Work order 1
In the figure captions, which cultured strain was closest to OTU28886?
Work order 2
Rename "gain rate" to "growth rate" in the figure captions, then write out the passage starting at "Performance of the" and ending at "trend is reproducible.".

Keywords: caecum; digestive efficiency; energy assimilation; feed conversion; gastrointestinal tract; microbiota; probiotic; weight gain.

FIGURE 1

Performance of the three flocks shown as (A) feed conversion ratio (FCR), (B) apparent metabolisable energy (AME), (C) gain rate (GR), and (D) feed eaten (FE). Trial 1 is shown in blue, Trial 2 in red, and Trial 3 in green. ^∗p < 0.01, ^∗∗p < 0.005, ^∗∗∗p < 0.001

FIGURE 2

Correlations of AME against (A) FCR, (B) FE, and (C) GR. All birds from all three trials are represented as circles. The birds with higher AME values corresponding to better efficiency in energy extraction are likely to have lower (better) FCR, mostly due to eating less feed while having no change in gain rate (GR). Supplementary Figure S1 shows the same variables separately in each trial; demonstrating that this trend is reproducible.

FIGURE 3

Trial 1: Differences between high (red) and low (blue) FCR microbial communities. (A) Alpha diversity metric Chao1 was significantly (p = 0.0021) higher in low FCR birds. (B) Unweighted UniFrac (p = 3E^-4) PCoA plot; (C,D) PCoA plot of beta diversity using Canberra distance at a genus (C) and family level (D). Communities of high and low FCR birds were significantly different based on Canberra distance at a genus (p = 7E^-5) or family level (p = 3.9E^-4).

FIGURE 4

The taxa responsible for differences in high and low FCR cecal communities in Trial 1. The figure shows family (top row), genus (middle row) and OTU level (bottom row). A table with all differentially abundant phylotypes is given in Supplementary Table S1. The closest cultured strain (EzTaxon database) to OTU 4873 was F. praustnizii [ATCC 27768(T)] with 93.7% pairwise similarity, OTU 14765 was closest to Clostridium spiroforme [DSM 1552(T)] with 99.6% pairwise similarity to the type strain and out 6476 was closest to C. lactatifermentans (89.76%).

FIGURE 5

Trial 2 beta diversity was significantly different between high (red) and low (blue) FCR birds microbial communities. (A) Unweighted (p = 0.0019) and (B) Weighted Unifrac (p = 0.0072) at an OTU level as well as Canberra beta diversity at a (C) genus (p = 0.0055) and (D) family (p = 1.8E^-4) levels were separating high and low FCR birds.

FIGURE 6

Some of the significantly (FCR) differential genera and OTUs in Trial 2. Genus Clostridium significantly correlated with poor performing (high FCR) birds is of the lineage Clostridiaceae/Clostridium. The closest cultured strain to OTU36419 was Ruminococcus albus (similarity 90.06%), to OTU28886 Lactobacillus reuteri (98.98%) and to OTU35934 C. cellobioparum (83.13%).

FIGURE 7

Different members of the genus Clostridium correlate with growth performance in different trials. In this analysis all genera listed as Clostridium were merged and the correlation of total Clostridium abundance is shown in stripcharts for Trial 1 (top row) and Trial 2 (bottom row); there were no differences in Trial 3. Clostridium species had lineages split between families Clostridiaceae, Ruminococcaceae, Lachnospiraceae, and Eryspelotrichaceae. The trial 1 Clostridium community, with no members of the Clostridiaceae/Clostridium lineage (blue on the barchart above), correlated with improved FCR and slightly reduction in FE and increased GR. In Trial 2 (and more so in Trial 3), the Clostridiaceae lineage of Clostridium gave non-significant differences in the opposite FCR direction.

FIGURE 8

Feed conversion ratio associated OTUs have variable correlations with FE and GR performance. Bacteria correlated in abundance with good (low) FCR levels were generally also correlated with good (high) GR levels but showed no significant correlation with either high or low FE. (Top row) the family Catabacteriaceae from Trial 2. (Second row) Ruminococcus from Trial 1. (Third row) Faecalibacterium from Trial 1. (Fourth row) in Trial 2 the Lactobacillus genera was associated with poor FCR performance but showed no significant correlation with either FE or GR levels.

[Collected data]
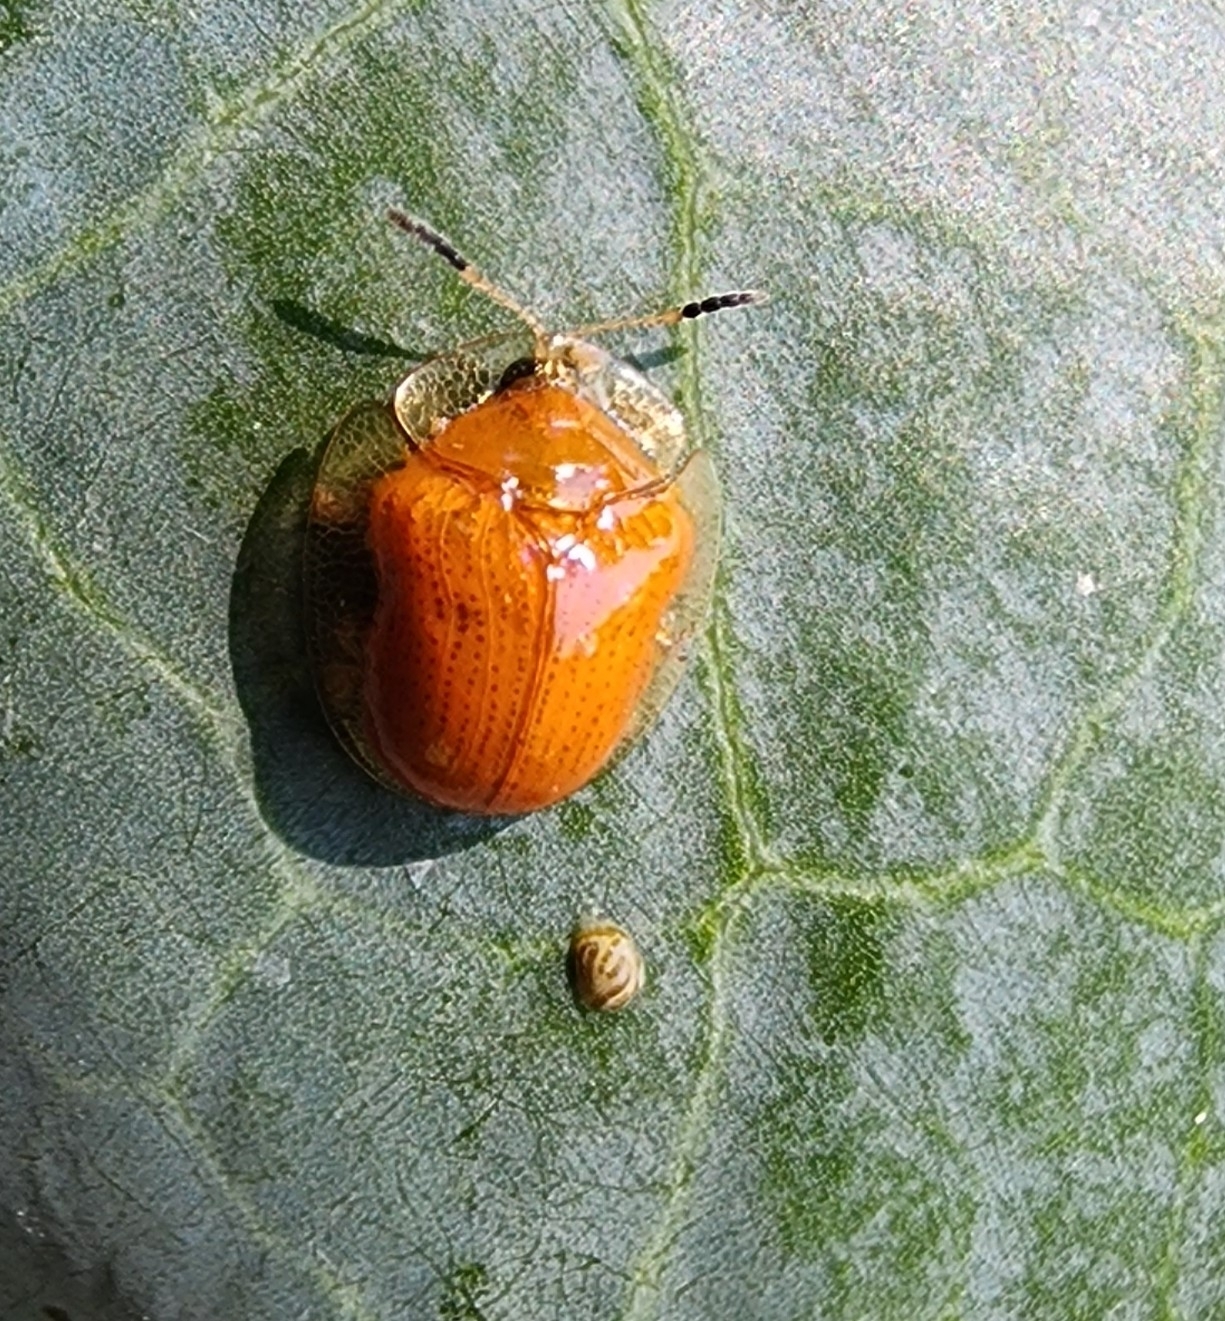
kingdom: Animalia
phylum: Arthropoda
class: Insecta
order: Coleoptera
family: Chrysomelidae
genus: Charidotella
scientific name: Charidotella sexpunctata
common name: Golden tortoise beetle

Your response 1
Lactobacillus reuteri, at 98.98% similarity.

Your response 2
Performance of the three flocks shown as (A) feed conversion ratio (FCR), (B) apparent metabolisable energy (AME), (C) growth rate (GR), and (D) feed eaten (FE). Trial 1 is shown in blue, Trial 2 in red, and Trial 3 in green. ^∗p < 0.01, ^∗∗p < 0.005, ^∗∗∗p < 0.001

FIGURE 2

Correlations of AME against (A) FCR, (B) FE, and (C) GR. All birds from all three trials are represented as circles. The birds with higher AME values corresponding to better efficiency in energy extraction are likely to have lower (better) FCR, mostly due to eating less feed while having no change in growth rate (GR). Supplementary Figure S1 shows the same variables separately in each trial; demonstrating that this trend is reproducible.